## 网页节选
* * * * * * * * *
徐林祥
中国语文教育的出路何在?是返回传统,还是照搬西方,或者是中西结合?如果是中西结合,又该怎样结合?洪宗礼先生近半个世纪,特别是近20多年来所做的探索,为母语教材的编制。也为中国语文教育的改革和发展提供了有益的经验。笔者以为,其主要经验可以概括为三点。
一、要有强烈的民族意识,扎根民族土壤
民族是具有共同语言、共同地域、共同经济生活以及表现于共同文化上的共同心理素质的人的共同体。在学校开设的课程中,语文课是最具有民族性的。
我们所说的语文教育,是指祖国语言的教育。中国是一个多民族的国家,部分民族有自己的民族语言,同时又有全国通用的语言。汉语普通话不仅是汉民族使用的共同语,而且是整个中华民族的通用语言。所以,中国语文教育,主要是指作为中华民族通用语的汉语文教育。
汉语文是中华民族思维和交际的工具,是中华民族生存和发展的工具,同时还负载着中华民族的思想感情和行为方式,承传着中华民族自强不息、厚德载物的精神和绵延不断的文化。
中国语文教育的民族性主要也表现在这两个方面:教学中华民族的通用语言;彰显中华民族的人文精神。前者侧重语言的形式,后者侧重语言的内容。中国语文教育承担着培养下一代热爱祖国语言,熟练掌握并规范使用中华民族通用语言的重任。同时也负有对学生进行情感态度价值观的教育。进而培养新一代社会主义建设者和接班人的重任。
毫无疑问,中国语文教育要有强烈的民族意识,扎根民族土壤。就语文教科书的编制而言,必须遵循母语教育规律,弘扬中华民族精神,从编写理念到结构方式,到文本选择,再到练习设计,等等,都应该体现民族性。
* * * * * * * * *
## 已存储的数据集条目
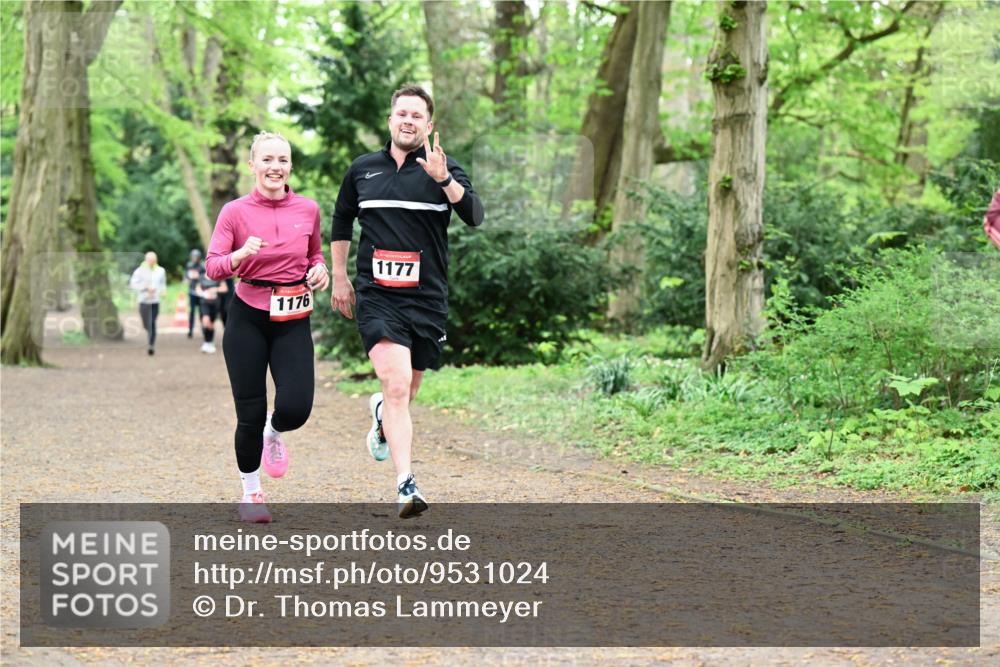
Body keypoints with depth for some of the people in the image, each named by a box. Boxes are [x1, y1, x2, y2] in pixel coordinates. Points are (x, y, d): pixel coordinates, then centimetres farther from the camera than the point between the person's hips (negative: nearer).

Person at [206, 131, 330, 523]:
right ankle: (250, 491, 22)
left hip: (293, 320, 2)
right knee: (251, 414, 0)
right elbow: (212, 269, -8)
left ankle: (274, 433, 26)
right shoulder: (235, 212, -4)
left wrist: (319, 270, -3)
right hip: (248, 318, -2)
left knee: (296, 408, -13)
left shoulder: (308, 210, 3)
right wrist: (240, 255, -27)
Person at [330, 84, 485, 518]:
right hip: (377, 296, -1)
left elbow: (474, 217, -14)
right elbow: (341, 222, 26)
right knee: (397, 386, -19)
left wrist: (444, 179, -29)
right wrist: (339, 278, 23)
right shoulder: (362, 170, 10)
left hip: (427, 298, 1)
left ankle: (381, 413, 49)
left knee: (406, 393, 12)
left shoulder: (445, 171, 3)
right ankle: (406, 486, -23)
* * * * * * * * *
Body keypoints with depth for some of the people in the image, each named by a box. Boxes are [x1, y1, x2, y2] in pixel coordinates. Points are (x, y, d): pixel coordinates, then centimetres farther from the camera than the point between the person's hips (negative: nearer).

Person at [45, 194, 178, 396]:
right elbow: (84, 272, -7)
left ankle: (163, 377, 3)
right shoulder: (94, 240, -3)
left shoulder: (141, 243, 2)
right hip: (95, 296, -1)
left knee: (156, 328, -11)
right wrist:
* * * * * * * * *
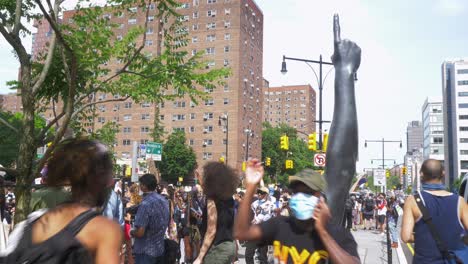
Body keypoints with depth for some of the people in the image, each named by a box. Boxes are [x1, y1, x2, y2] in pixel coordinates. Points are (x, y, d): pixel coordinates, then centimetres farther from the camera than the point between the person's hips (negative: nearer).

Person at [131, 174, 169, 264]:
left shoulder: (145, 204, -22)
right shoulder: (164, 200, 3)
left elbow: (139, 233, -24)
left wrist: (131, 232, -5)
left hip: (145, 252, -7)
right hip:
* * * * * * * * *
## 任务说明
续写这篇谈中国语文教育出路的文章，紧接最后一句往下写。 这些数据在这里用不上。

## 练习结果
洪宗礼先生对母语和母语教育有深厚的感情。他说:“一个不爱母语的老师,必定教不好母语:一个不爱母语的教材编者,永远也编不出好的母语教材。”他自称“在母语中觉醒,在母语中感动,在母语中陶醉,在母语中成长发展。”(洪宗礼《语文教育随想录》)
从1983年开始,洪宗礼先生和他的团队先后成功地编写了三套初中语文教材,均顺利通过了国家教材审定委员会的审查,获得好评。其中,根据《全日制义务教育语文课程标准(实验稿)》编写的苏教版《国家课程标准实验教科书》经全国中小学教材审定委员会2001年初审通过,目前在26个省市实验区试用。这当然与教材编者坚持走民族化的道路,教材反映中华民族的优秀文化传统、体现汉民族语言文字的特点、适应中华民族的心理结构和思维习惯是分不开的。
二、要有宽广的全球视野,汲取异国精华
在经济全球化、文化世界化的今天,语文教育要超越传统,语文教育学科要实现科学化、现代化,离不开借鉴、吸收国外母语教育的先进经验。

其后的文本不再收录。